There’s quite the rivalry between Northern and Southern Italian cuisines. Residents of each region proudly claim that their cuisine reigns supreme, and while neither region seems ready to step down from the King of Italian Cuisine throne, one thing is sure: the dishes from Northern and Southern Italy are completely different.
Defining the two fares is actually pretty simple. The south of Italy, in most cases bordering the Mediterranean, has a much warmer climate. Olive oil is king, tomatoes thrive in the sunshine and are perfectly ripe and sweet, cheeses are light (think mozzarella, not aged parmesan) and seafood is a common staple. The cuisine reflects the temperate climate and the light, flavorful foods you crave during warmer weather.
Head north and as the climate changes, so does the food. Northern Italy is known for much heartier dishes: game is common, cheeses are aged and much stronger in flavor (think pecorino romano or parmesan) and lentils, stews, and beef are much more common fare. Cream is also a common ingredient, and butter tends to be used much more than in the south. Overall, the food is heavier, is a bit more meat-based, and foods are the things you’d want during the fall or winter.
It is here, in the north, that you find the “Stomach of Italy”: Bologna. Known as the culinary center to many, Bologna is famous for its cured meats and famous “bolognese” sauce: a mixture of three meats (beef, veal, and pork) with a touch of cream. The leading spice? Nutmeg: a perfect accompaniment to creamy dishes. It is here that we took a cooking class to master pasta, and it is here that I fell in love with Lasagna alla Bolognese.
Of course I’ve had lasagna in the States. I’ve even cooked it a few times.
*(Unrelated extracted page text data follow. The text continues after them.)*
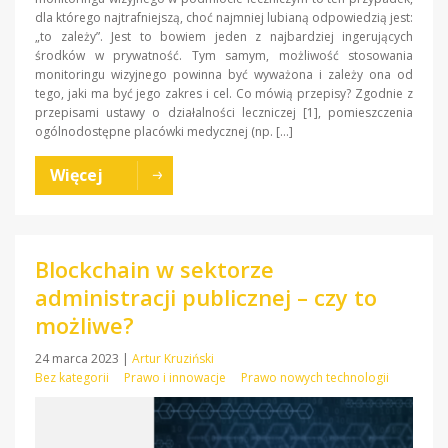
dla którego najtrafniejszą, choć najmniej lubianą odpowiedzią jest:
„to zależy”. Jest to bowiem jeden z najbardziej ingerujących
środków w prywatność. Tym samym, możliwość stosowania
monitoringu wizyjnego powinna być wyważona i zależy ona od
tego, jaki ma być jego zakres i cel. Co mówią przepisy? Zgodnie z
przepisami ustawy o działalności leczniczej [1], pomieszczenia
ogólnodostępne placówki medycznej (np. […]
Więcej
Blockchain w sektorze
administracji publicznej – czy to
możliwe?
24 marca 2023
|
Artur Kruziński
Bez kategorii
Prawo i innowacje
Prawo nowych technologii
But lasagna has never, ever excited me, save one restaurant in Salinas that it is a family tradition to attend (I don’t know WHAT they do to it… but it’s incredible). But I digress. True Lasagna alla Bolognese is much different than the recipes I am used to, which are tomato sauce based and use ricotta and white pasta. This lasagna is much heartier, more colorful, and MUCH more flavorful, and I guarantee you it will blow your mind.
As I learned from our cooking instructor, true Lasagna alla Bolognese always uses green sheets of pasta (the pasta is colored and flavored by spinach). The filling is comprised of Sugo di Bolognese (a beef-based sauce with red wine and onions), bechamel (cream sauce with nutmeg) and parmesan. YUM.
You can access Mario Batali’s traditional Lasagna alla Bolognese recipe on the New York Metro website: the recipe includes the three-meat Bolognese sauce that is typical of the region. Or, check out the recipe for Lasagna alla Bolognese from La Vecchia Scuola di Bolognese in Bologna, where I took a wonderful class on making hand-rolled pastas. It is here that I learned about true Lasagna alla Bolognese and its components… although admittedly, the first time I tried the delicious dish it was from a tiny unmarked hole-in-the-wall store down the street from our apartment in Bologna. An older woman runs the establishment, which is always packed: in the back, her mother and son run orders of pasta back and forth from the kitchen, and if you don’t get there by one, you will not be eating lasagna: it WILL be sold out. (If you’re ever in Bologna, it is a MUST: it is near the corner of Via Pietralata and Via del Pratello).
Being a foreigner in Italia is great: I have no ties to a region or its cuisine, so I’m allowed to love them all equally! And I certainly do… although I may perhaps be a bit partial to some of the dishes I sampled in Umbria, to anything with burrata cheese, and to Lasagna alla Bolognese. Oh, Italy. I shall miss you and your delicious food!